• **Source passage**:
^^^^
The new service will be staffed with 15 of the former Batavia EMS members and have six emergency vehicles based in Batavia.

Mercy Flight officials have assured people that they will respond to calls in Batavia, even though the City of Batavia has yet to sign a contract with Mercy Flight.

The main point of the contract is that it guarantees response times. City residents will not be without ambulance service in the absence of a contract.

The city is apparently blocked from signing a contract with Mercy Flight because of provisions in the Taylor Law that prevent governments from replacing union workers with contract workers.

The firefighters union has accused the city of an unfair labor practice, an accusation it is apparently agreed to drop in return for some concessions by the city.

City Manager Jason Molino and Union President Greg Ireland have reportedly reached an agreement that will: extend the fire union contract two years; provide a 5-percent pay raise over the additional years; retain four firefighters cross trained as paramedics; give all 36 members of the department a $1,000 bonus; and promise not to eliminate any of the 36 positions during the term of the contract.

The City Council meets at 6 p.m. today to publicly discuss, and possibly vote on, the proposed settlement.

Peter O'Brien

Maybe I should become a firefighter? It probably pays more than I earn now and my commute would be done by bicycle. I have a bit of a fire fighting background too with my time on a ship in the Navy.


Aug 31, 2009, 1:38pm Permalink
Howard B. Owens

Almost none of the volunteers have time for it, Peter. Many (all?) have careers. Some are business owners who need to close up shop to respond to calls.

Aug 31, 2009, 2:00pm Permalink
Robert Tretter

Sure get off your butt and try. First take the civil service exam and pass. Then you have to be in the top 3 to get consideration. Then you have to become a paramedic. It takes about 4 years of classes. First preference goes to those who pass in top 3 and have paremedic certificate. If you get through all of that then you go for about six weeks of training. You have to pass that too and finally you become a city firefighter. Oh, I forgot after all of that you then get cut by the city! Easy Hmmmmmmmm!! PS. I dont think blowing out a match on a cruise ship qualifies as firefighting.

Aug 31, 2009, 2:06pm Permalink
Peter O'Brien

Wow are you related to Dick?

When did I say anything about it being easy? Though school has always been easy for me.

And if you knew anything about the Navy you'd know what it takes to respond to main space fire.

Aug 31, 2009, 2:13pm Permalink
Peter O'Brien

How much money was "saved" by canning the Ambulance service and hiring Mercy Flight?
^^^^
• **Entries shown**:
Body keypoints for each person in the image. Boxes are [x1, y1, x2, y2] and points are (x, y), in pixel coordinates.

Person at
^^^^
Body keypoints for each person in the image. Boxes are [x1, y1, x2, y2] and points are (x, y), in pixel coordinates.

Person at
^^^^
• **Work instruction**: What does the Batavia ambulance article say the agreement reportedly reached by Jason Molino and Greg Ireland will do? List every term. Work from the Batavia ambulance article alone, setting the listing aside.

• **Solution**:
- Extend the fire union contract two years
- Provide a 5-percent pay raise over the additional years
- Retain four firefighters cross trained as paramedics
- Give all 36 members of the department a $1,000 bonus
- Promise not to eliminate any of the 36 positions during the term of the contract